Cancer researchers and patient advocates are hailing the FDA’s approval of ipilimumab as a major advance not only for the treatment of metastatic melanoma, but also for other novel therapies.
“FDA approval of this drug further strengthens the case for cancer immunotherapy,” said Thomas Gajewski, MD, PhD, of the University of Chicago, who is president of the Society for Immunotherapy of Cancer. “We anticipate other novel immune therapies that will benefit patients with cancer over the coming years.”
Gajewski said the drug, which Bristol-Myers Squibb will market under the name Yervoy, breaks new ground in several ways and that oncologists will have to learn how to use it.
“First, this is a completely new way to treat cancer in the clinic, by blocking a key negative regulator of the anti-tumor immune response,” Gajewski said in a press release. “Second, it is the first drug ever to show improved survival of metastatic melanoma patients.

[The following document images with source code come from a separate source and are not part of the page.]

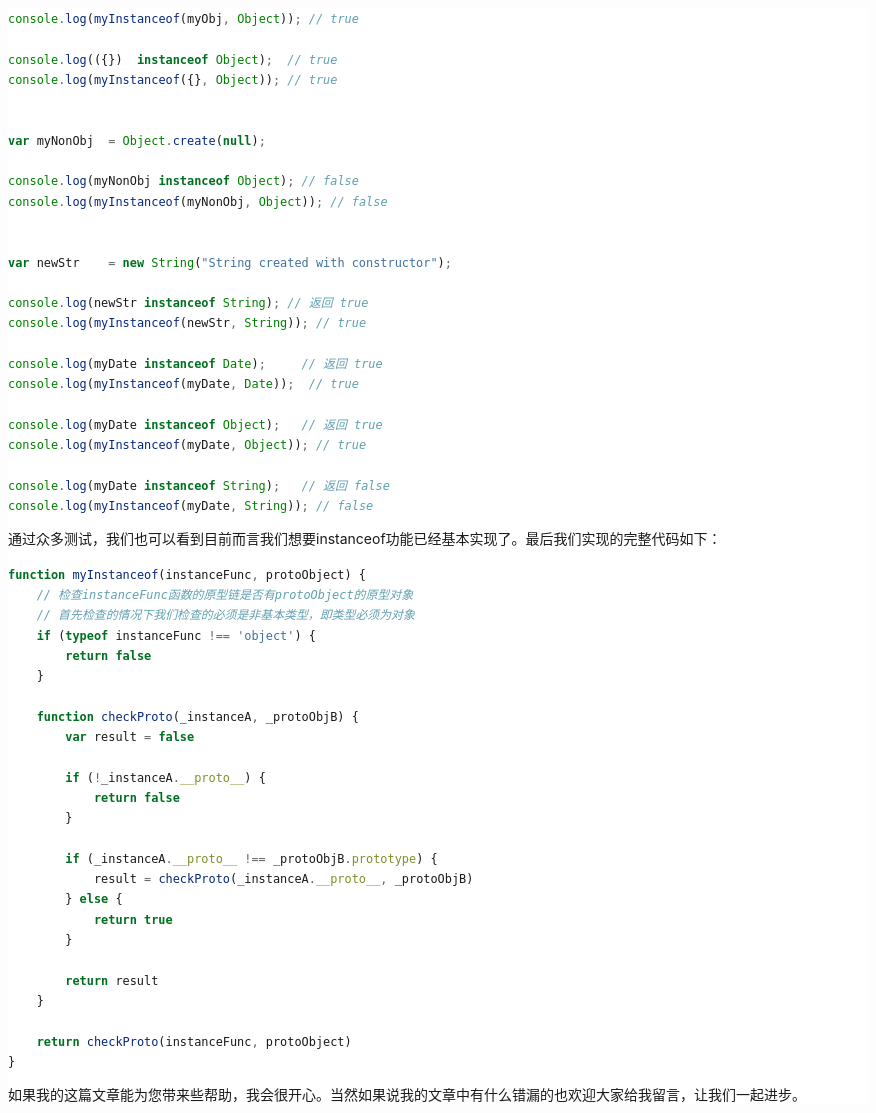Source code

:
 ```js
console.log(myInstanceof(myObj, Object)); // true

console.log(({})  instanceof Object);  // true
console.log(myInstanceof({}, Object)); // true


var myNonObj  = Object.create(null);

console.log(myNonObj instanceof Object); // false
console.log(myInstanceof(myNonObj, Object)); // false


var newStr    = new String("String created with constructor");

console.log(newStr instanceof String); // 返回 true
console.log(myInstanceof(newStr, String)); // true

console.log(myDate instanceof Date);     // 返回 true
console.log(myInstanceof(myDate, Date));  // true

console.log(myDate instanceof Object);   // 返回 true
console.log(myInstanceof(myDate, Object)); // true

console.log(myDate instanceof String);   // 返回 false
console.log(myInstanceof(myDate, String)); // false
```
通过众多测试，我们也可以看到目前而言我们想要instanceof功能已经基本实现了。最后我们实现的完整代码如下：

```js
function myInstanceof(instanceFunc, protoObject) {
    // 检查instanceFunc函数的原型链是否有protoObject的原型对象
    // 首先检查的情况下我们检查的必须是非基本类型，即类型必须为对象
    if (typeof instanceFunc !== 'object') {
        return false
    }

    function checkProto(_instanceA, _protoObjB) {
        var result = false

        if (!_instanceA.__proto__) {
            return false
        }

        if (_instanceA.__proto__ !== _protoObjB.prototype) {
            result = checkProto(_instanceA.__proto__, _protoObjB)
        } else {
            return true
        }

        return result
    }

    return checkProto(instanceFunc, protoObject)
}
```
如果我的这篇文章能为您带来些帮助，我会很开心。当然如果说我的文章中有什么错漏的也欢迎大家给我留言，让我们一起进步。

“And third, we learned that clinical responses to immune therapies such as this one can take time, with patients sometimes showing disease progression prior to regression,” Gajewski said. “This pattern will require significant education of the oncology community that will be utilizing these agents in the near future.”
Tim Turnham, PhD, executive director of the Melanoma Research Foundation, said in an interview with OncLive
that the approval of ipilimumab gives physicians “a new weapon in their arsenal to attack this pernicious cancer.”
Ipilimumab is the first new melanoma drug since interleukin-2 was approved 13 years ago and the prospects for patients taking the new drug are much more attractive, Turnham said.
He said interleukin-2 has “brutal” adverse events that limit the patient population able to take it; the average age of patients using it is about 45 years old. The drug is ineffective in 86% of the patients who take it, with only 4% experiencing a cure and 10% having any response, added Turnham.
He said the response rate in ipilimumab is slightly more than 20% but the adverse events are “manageable.”
“Clearly, we need more drugs, we need to look at combinations of drugs, and we have more work to do,” Turnham said. “I believe this is a big step forward and hopefully an indicator of many more positive steps in the future.”